Consider the above specialArray example but using Immutable.List:

var state = Immutable.List.of( 4, 6, 1, 1 );

var newState = state.set( 4, 2 );

state === newState;					// false

state.get( 2 );						// 1
state.get( 4 );						// undefined

newState.get( 2 );					// 1
newState.get( 4 );					// 2

newState.toArray().slice( 2, 5 );	// [1,1,2]

A powerful library like Immutable.js employs sophisticated performance optimizations. Handling all the details and corner-cases manually without such a library would be quite difficult.

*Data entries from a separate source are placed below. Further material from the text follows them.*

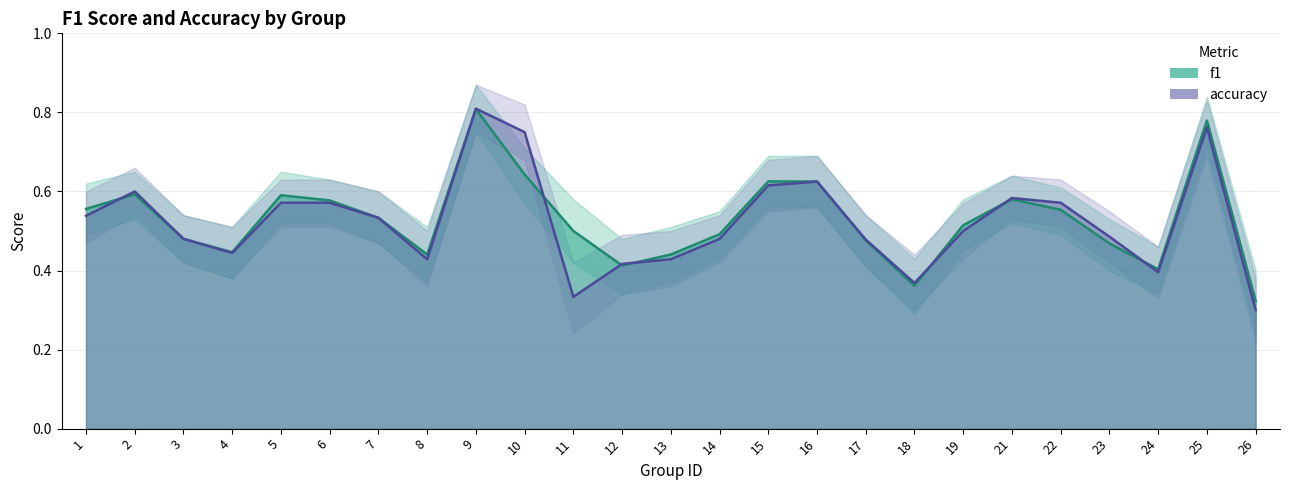

The f1 series shows 0.6 at 16. True or false?

True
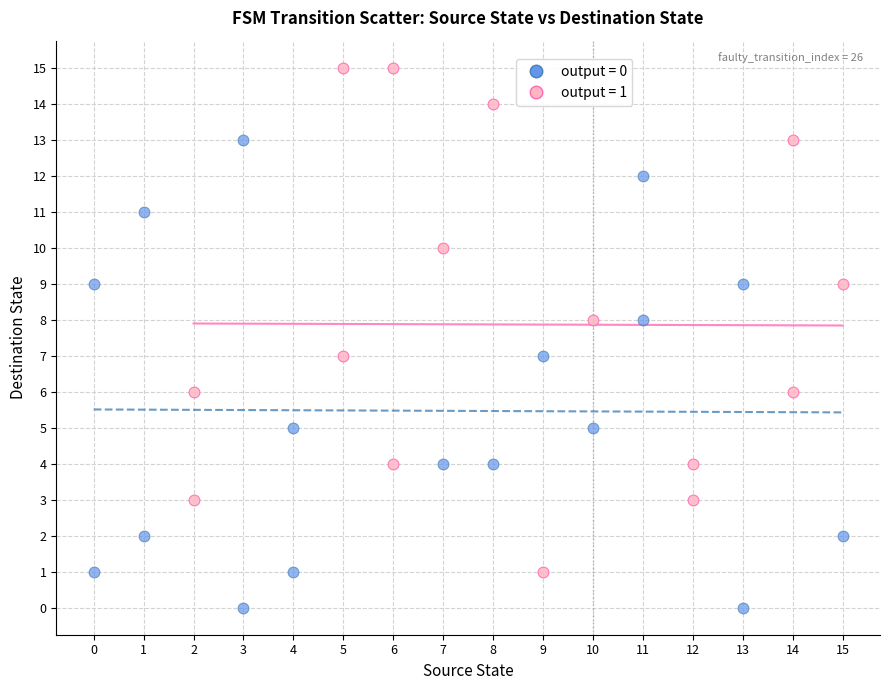

Which series contains the highest Y value?

output = 1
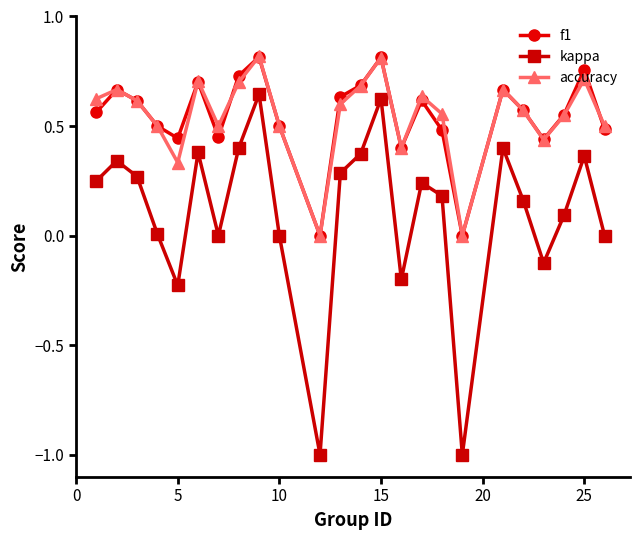

True or false: f1 and kappa intersect in this chart.

False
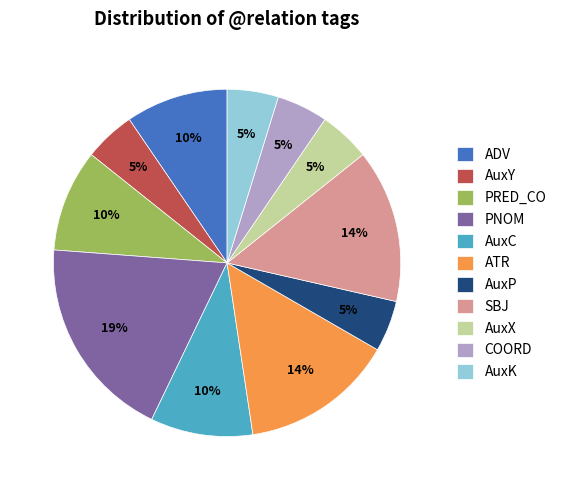

To the nearest percent, what is the difference between the largest and smallest slice percentages?

14%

When changes to a value are few or infrequent and performance is less of a concern, I'd recommend the lighter-weight solution, sticking with built-in Object.freeze(..) as discussed earlier.

Treatment

What if we receive a value to our function and we're not sure if it's mutable or immutable? Is it ever OK to just go ahead and try to mutate it? No. As we asserted at the beginning of this chapter, we should treat all received values as immutable -- to avoid side effects and remain pure -- regardless of whether they are or not.

Recall this example from earlier:

function updateLastLogin(user) {
	var newUserRecord = Object.assign( {}, user );
	newUserRecord.lastLogin = Date.now();
	return newUserRecord;
}

This implementation treats user as a value that should not be mutated; whether it is immutable or not is irrelevant to reading this part of the code. Contrast that with this implementation:

function updateLastLogin(user) {
	user.lastLogin = Date.now();
	return user;
}

That version is a lot easier to write, and even performs better. But not only does this approach make updateLastLogin(..) impure, it also mutates a value in a way that makes both the reading of this code, as well as the places it's used, more complicated.

We should treat user as immutable, always, because at this point of reading the code we do not know where the value comes from, or what potential issues we may cause if we mutate it.

Nice examples of this approach can be seen in various built-in methods of the JS array, such as concat(..) and slice(..):

var arr = [1,2,3,4,5];

var arr2 = arr.concat( 6 );

arr;					// [1,2,3,4,5]
arr2;					// [1,2,3,4,5,6]

var arr3 = arr2.slice( 1 );

arr2;					// [1,2,3,4,5,6]
arr3;					// [2,3,4,5,6]

Other array prototype methods that treat the value instance as immutable and return a new array instead of mutating: map(..) and filter(..). The reduce(..) / reduceRight(..) utilities also avoid mutating the instance, though they also don't by default return a new array.

Unfortunately, for historical reasons, quite a few other array methods are impure mutators of their instance: splice(..), pop(..), push(..), shift(..), unshift(..), reverse(..), sort(..), and fill(..).

It should not be seen as forbidden to use these kinds utilities, as some claim. For reasons such as performance optimization, sometimes you will want to use them. But you should never use such a method on an array value that is not already local to the function you're working in, to avoid creating a side effect on some other remote part of the code.

Be disciplined and always treat received values as immutable, whether they are or not. That effort will improve the readability and trustability of your code.

Summary

Value immutability is not about unchanging values. It's about creating and tracking new values as the state of the program changes, rather than mutating existing values. This approach leads to more confidence in reading the code, because we limit the places where our state can change in ways we don't readily see or expect.

const declarations (constants) are commonly mistaken for their ability to signal intent and enforce immutability. In reality, const has basically nothing to do with value immutability, and its usage will likely create more confusion than it solves. Instead, Object.freeze(..) provides a nice built-in way of setting shallow value immutability on an array or object. In many cases, this will be sufficient.

For performance sensitive parts of the program, or in cases where changes happen frequently, creating a new array or object (especially if it contains lots of data) is undesirable, for both processing and memory concerns. In these cases, using immutable data structures from a library like Immutable.js is probably the best idea.

The importance of value immutability on code readability is less in the inability to change a value, and more in the discipline to treat a value as immutable.